• **Document excerpt**

John: Something seems to happen, particularly to young men between the ages of the HS grad and 22-24 when many graduate college. It's perhaps that searching, wanderlust? or other restless immaturity that renders many not so attractive to the job market......... soooo, absent college, with only a very small percentage needed for our far flung warmongering, where should they be for those four years? Adding to the unemployment rolls?


Whoops! Meant Chris.

Christopher Graves

Thanks for your reply, Jim. I agree with your comments on the financial incentives provided by the Federal government and foundations to do questionable research that diverts funds, time, and energy away from teaching and, perhaps, from more fruitful research. The process you describe also distorts the college curriculum and the range of specializations that are sought after in hiring faculty.

For example, I had a friend who worked in the Psychology Department at Georgia State University in my hometown of Atlanta. GSU had a tradition of including teaching existentialist psychology among other schools of thought in their program. Several years ago, my friend told me that as the only remaining faculty member who was knowledgeable of existentialism retired, the faculty search committee considered hiring a new faculty member with an orientation in existential/phenomenological psychology to maintain GSU's traditional commitment to including this perspective in their department. A major consideration in their decision of who to hire was grant money. The committee feared that an existentialist psychologist would not bring in as much grant money as one who did empirical research. You might notice that other than Duquesne University, there are no major universities that offer a Ph.D program in existentialist/phenomenological psychology in the U.S. Grant money is a major reason for this narrowing of the field of inquiry in psychology. We can see a similar development in other disciplines.

Records:
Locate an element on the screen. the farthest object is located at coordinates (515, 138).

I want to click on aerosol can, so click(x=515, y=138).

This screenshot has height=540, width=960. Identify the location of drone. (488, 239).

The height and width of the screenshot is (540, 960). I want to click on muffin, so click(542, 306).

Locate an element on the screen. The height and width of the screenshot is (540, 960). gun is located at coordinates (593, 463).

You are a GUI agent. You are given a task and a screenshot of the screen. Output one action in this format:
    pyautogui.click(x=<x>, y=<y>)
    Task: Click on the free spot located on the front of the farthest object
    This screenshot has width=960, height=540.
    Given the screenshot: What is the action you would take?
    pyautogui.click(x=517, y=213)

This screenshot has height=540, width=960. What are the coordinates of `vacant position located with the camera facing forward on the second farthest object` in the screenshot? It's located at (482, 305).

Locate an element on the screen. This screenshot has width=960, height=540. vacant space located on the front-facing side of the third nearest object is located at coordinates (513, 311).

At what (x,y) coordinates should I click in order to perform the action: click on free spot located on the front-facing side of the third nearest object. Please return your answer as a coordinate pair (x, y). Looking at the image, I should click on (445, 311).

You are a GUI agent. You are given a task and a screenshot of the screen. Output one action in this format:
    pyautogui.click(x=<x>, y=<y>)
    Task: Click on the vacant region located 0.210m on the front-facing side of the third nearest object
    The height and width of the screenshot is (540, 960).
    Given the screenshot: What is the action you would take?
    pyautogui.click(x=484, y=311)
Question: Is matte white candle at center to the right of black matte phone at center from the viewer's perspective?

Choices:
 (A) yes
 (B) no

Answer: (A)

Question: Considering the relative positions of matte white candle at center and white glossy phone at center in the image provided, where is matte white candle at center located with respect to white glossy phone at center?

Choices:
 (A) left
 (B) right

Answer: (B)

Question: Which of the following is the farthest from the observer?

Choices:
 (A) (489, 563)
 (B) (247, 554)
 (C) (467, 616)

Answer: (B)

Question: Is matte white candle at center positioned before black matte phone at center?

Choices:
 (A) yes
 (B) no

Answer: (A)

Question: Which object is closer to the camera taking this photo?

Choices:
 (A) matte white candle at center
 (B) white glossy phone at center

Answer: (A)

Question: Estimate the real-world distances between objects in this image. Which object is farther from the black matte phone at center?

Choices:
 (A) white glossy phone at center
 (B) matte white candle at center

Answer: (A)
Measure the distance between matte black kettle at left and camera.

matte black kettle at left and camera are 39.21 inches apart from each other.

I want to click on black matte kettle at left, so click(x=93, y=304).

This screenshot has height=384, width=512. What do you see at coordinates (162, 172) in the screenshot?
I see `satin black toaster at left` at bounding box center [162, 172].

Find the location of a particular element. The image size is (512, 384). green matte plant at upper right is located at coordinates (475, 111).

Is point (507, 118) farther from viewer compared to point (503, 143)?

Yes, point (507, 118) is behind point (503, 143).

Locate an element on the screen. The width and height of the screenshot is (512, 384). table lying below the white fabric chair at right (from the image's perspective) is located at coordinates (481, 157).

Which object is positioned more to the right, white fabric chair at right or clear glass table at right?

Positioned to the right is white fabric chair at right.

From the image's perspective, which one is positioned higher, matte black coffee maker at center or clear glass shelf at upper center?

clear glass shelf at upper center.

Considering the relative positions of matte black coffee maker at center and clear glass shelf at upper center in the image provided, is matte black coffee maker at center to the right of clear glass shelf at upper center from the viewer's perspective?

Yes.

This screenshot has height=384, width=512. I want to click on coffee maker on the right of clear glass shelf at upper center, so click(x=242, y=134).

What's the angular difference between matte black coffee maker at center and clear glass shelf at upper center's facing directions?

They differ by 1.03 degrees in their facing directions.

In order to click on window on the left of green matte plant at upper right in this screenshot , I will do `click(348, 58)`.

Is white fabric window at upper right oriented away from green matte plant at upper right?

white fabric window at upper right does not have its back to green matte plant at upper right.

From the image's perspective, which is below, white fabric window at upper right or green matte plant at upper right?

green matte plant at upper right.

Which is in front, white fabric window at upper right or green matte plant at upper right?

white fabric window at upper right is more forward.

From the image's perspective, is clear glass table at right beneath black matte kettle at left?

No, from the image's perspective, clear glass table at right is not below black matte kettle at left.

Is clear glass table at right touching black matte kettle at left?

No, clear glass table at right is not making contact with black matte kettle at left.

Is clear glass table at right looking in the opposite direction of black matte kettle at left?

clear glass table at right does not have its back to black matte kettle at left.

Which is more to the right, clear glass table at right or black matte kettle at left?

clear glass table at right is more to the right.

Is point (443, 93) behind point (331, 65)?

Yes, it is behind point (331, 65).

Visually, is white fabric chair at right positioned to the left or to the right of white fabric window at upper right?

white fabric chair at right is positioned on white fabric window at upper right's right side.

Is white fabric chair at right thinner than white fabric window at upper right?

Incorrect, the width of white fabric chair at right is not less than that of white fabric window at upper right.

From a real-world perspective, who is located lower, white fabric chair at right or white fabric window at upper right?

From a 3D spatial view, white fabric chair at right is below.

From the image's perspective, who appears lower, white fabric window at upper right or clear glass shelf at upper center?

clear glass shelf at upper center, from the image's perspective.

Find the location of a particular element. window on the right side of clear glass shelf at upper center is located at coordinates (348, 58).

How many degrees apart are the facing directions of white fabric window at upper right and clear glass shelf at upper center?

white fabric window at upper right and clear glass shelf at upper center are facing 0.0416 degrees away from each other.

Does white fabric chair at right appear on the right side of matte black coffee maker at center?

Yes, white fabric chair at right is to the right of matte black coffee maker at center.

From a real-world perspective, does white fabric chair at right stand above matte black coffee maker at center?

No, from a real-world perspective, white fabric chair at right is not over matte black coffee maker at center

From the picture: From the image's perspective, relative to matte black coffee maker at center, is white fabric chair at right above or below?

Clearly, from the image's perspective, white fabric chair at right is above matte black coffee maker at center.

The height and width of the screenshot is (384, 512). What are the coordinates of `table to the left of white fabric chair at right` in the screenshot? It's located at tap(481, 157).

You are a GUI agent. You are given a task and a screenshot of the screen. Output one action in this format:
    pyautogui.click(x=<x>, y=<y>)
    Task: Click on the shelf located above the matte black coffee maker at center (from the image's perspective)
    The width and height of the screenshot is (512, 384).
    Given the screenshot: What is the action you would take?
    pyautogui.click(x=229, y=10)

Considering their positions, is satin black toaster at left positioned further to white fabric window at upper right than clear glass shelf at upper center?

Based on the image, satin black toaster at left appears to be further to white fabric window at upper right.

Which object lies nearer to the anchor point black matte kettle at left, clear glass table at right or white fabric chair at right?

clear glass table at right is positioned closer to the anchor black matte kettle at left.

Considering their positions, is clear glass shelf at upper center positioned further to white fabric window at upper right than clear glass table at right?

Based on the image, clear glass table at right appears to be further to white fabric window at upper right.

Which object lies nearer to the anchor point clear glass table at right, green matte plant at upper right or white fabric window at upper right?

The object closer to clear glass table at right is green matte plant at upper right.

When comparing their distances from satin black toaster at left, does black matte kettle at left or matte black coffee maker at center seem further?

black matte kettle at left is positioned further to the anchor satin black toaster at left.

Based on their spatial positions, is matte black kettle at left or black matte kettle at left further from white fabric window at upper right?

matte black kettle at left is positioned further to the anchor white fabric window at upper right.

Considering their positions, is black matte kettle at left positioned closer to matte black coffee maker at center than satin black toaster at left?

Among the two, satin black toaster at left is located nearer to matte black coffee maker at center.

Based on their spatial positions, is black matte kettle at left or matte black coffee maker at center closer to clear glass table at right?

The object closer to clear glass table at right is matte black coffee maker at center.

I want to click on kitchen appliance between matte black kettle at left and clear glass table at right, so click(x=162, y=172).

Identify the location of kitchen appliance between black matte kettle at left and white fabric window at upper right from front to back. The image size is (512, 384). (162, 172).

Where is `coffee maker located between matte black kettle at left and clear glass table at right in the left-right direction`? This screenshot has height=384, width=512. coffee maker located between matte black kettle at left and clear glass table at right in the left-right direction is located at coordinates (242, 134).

• **What you need to do**
a. In the discussion on college and grant money, what three things does the questionable research divert away from teaching?
b. According to the discussion on college and grant money, which university is the only major U.S. university offering a Ph.D. program in existentialist/phenomenological psychology?

• **List of solutions**
a. Funds, time, and energy

b. Duquesne University